• [Work task]:
Select every line below containing the word "sprintu".

• [Dataset entries]:
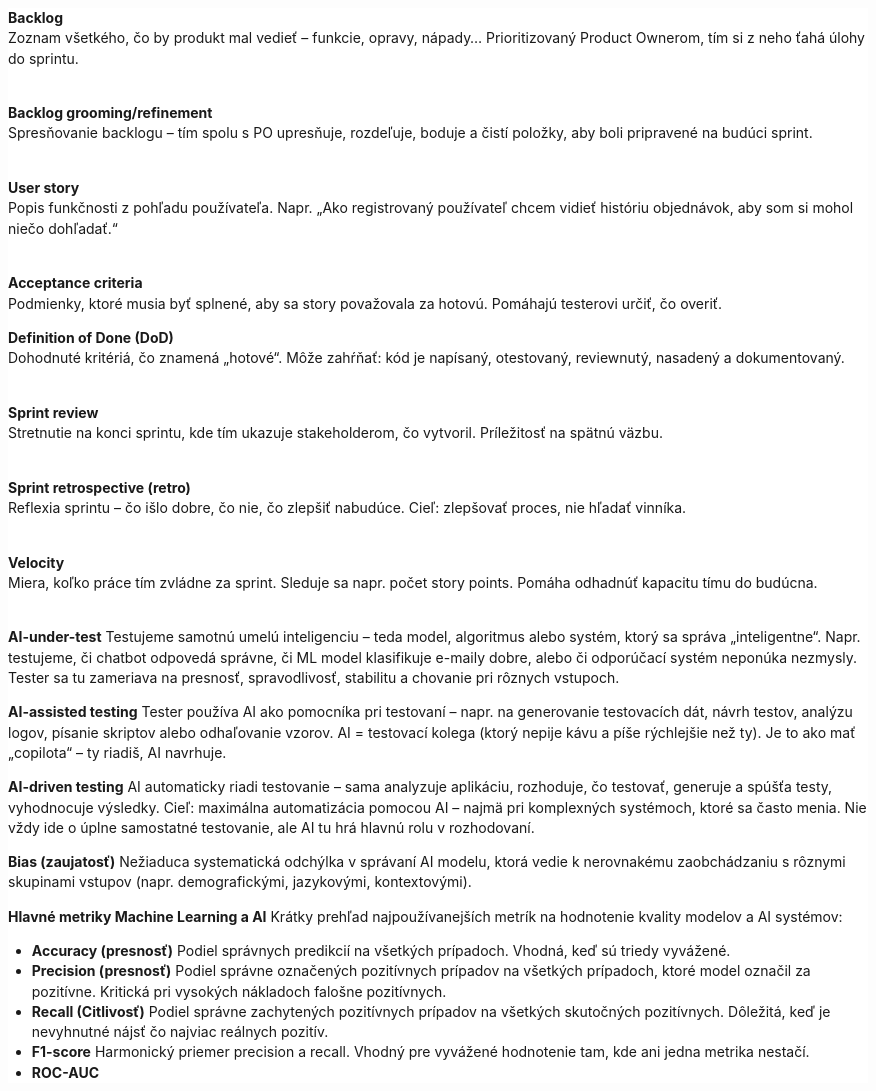 **Backlog**<br>
Zoznam všetkého, čo by produkt mal vedieť – funkcie, opravy, nápady… Prioritizovaný Product Ownerom, tím si z neho ťahá úlohy do sprintu.<br><br>

**Backlog grooming/refinement**<br>
Spresňovanie backlogu – tím spolu s PO upresňuje, rozdeľuje, boduje a čistí položky, aby boli pripravené na budúci sprint.<br><br>

**User story**<br>
Popis funkčnosti z pohľadu používateľa. Napr. „Ako registrovaný používateľ chcem vidieť históriu objednávok, aby som si mohol niečo dohľadať.“<br><br>

**Acceptance criteria**<br>
Podmienky, ktoré musia byť splnené, aby sa story považovala za hotovú. Pomáhajú testerovi určiť, čo overiť.<br>

**Definition of Done (DoD)**<br>
Dohodnuté kritériá, čo znamená „hotové“. Môže zahŕňať: kód je napísaný, otestovaný, reviewnutý, nasadený a dokumentovaný.<br><br>

**Sprint review**<br>
Stretnutie na konci sprintu, kde tím ukazuje stakeholderom, čo vytvoril. Príležitosť na spätnú väzbu.<br><br>

**Sprint retrospective (retro)**<br>
Reflexia sprintu – čo išlo dobre, čo nie, čo zlepšiť nabudúce. Cieľ: zlepšovať proces, nie hľadať vinníka.<br><br>

**Velocity**<br>
Miera, koľko práce tím zvládne za sprint. Sleduje sa napr. počet story points. Pomáha odhadnúť kapacitu tímu do budúcna.<br><br>

**AI-under-test**
Testujeme samotnú umelú inteligenciu – teda model, algoritmus alebo systém, ktorý sa správa „inteligentne“.
Napr. testujeme, či chatbot odpovedá správne, či ML model klasifikuje e-maily dobre, alebo či odporúčací systém neponúka nezmysly.
Tester sa tu zameriava na presnosť, spravodlivosť, stabilitu a chovanie pri rôznych vstupoch.

**AI-assisted testing**
Tester používa AI ako pomocníka pri testovaní – napr. na generovanie testovacích dát, návrh testov, analýzu logov, písanie skriptov alebo odhaľovanie vzorov.
AI = testovací kolega (ktorý nepije kávu a píše rýchlejšie než ty).
Je to ako mať „copilota“ – ty riadiš, AI navrhuje.

**AI-driven testing**
AI automaticky riadi testovanie – sama analyzuje aplikáciu, rozhoduje, čo testovať, generuje a spúšťa testy, vyhodnocuje výsledky.
Cieľ: maximálna automatizácia pomocou AI – najmä pri komplexných systémoch, ktoré sa často menia.
Nie vždy ide o úplne samostatné testovanie, ale AI tu hrá hlavnú rolu v rozhodovaní.

**Bias (zaujatosť)**
Nežiaduca systematická odchýlka v správaní AI modelu, ktorá vedie k nerovnakému zaobchádzaniu s rôznymi skupinami vstupov (napr. demografickými, jazykovými, kontextovými).

**Hlavné metriky Machine Learning a AI**
Krátky prehľad najpoužívanejších metrík na hodnotenie kvality modelov a AI systémov:
- **Accuracy (presnosť)**
Podiel správnych predikcií na všetkých prípadoch. Vhodná, keď sú triedy vyvážené.
- **Precision (presnosť)**
Podiel správne označených pozitívnych prípadov na všetkých prípadoch, ktoré model označil za pozitívne. Kritická pri vysokých nákladoch falošne pozitívnych.
- **Recall (Citlivosť)**
Podiel správne zachytených pozitívnych prípadov na všetkých skutočných pozitívnych. Dôležitá, keď je nevyhnutné nájsť čo najviac reálnych pozitív.
- **F1-score**
Harmonický priemer precision a recall. Vhodný pre vyvážené hodnotenie tam, kde ani jedna metrika nestačí.
- **ROC-AUC**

• [Exercise result]:
Zoznam všetkého, čo by produkt mal vedieť – funkcie, opravy, nápady… Prioritizovaný Product Ownerom, tím si z neho ťahá úlohy do sprintu.<br><br>
Stretnutie na konci sprintu, kde tím ukazuje stakeholderom, čo vytvoril. Príležitosť na spätnú väzbu.<br><br>
Reflexia sprintu – čo išlo dobre, čo nie, čo zlepšiť nabudúce. Cieľ: zlepšovať proces, nie hľadať vinníka.<br><br>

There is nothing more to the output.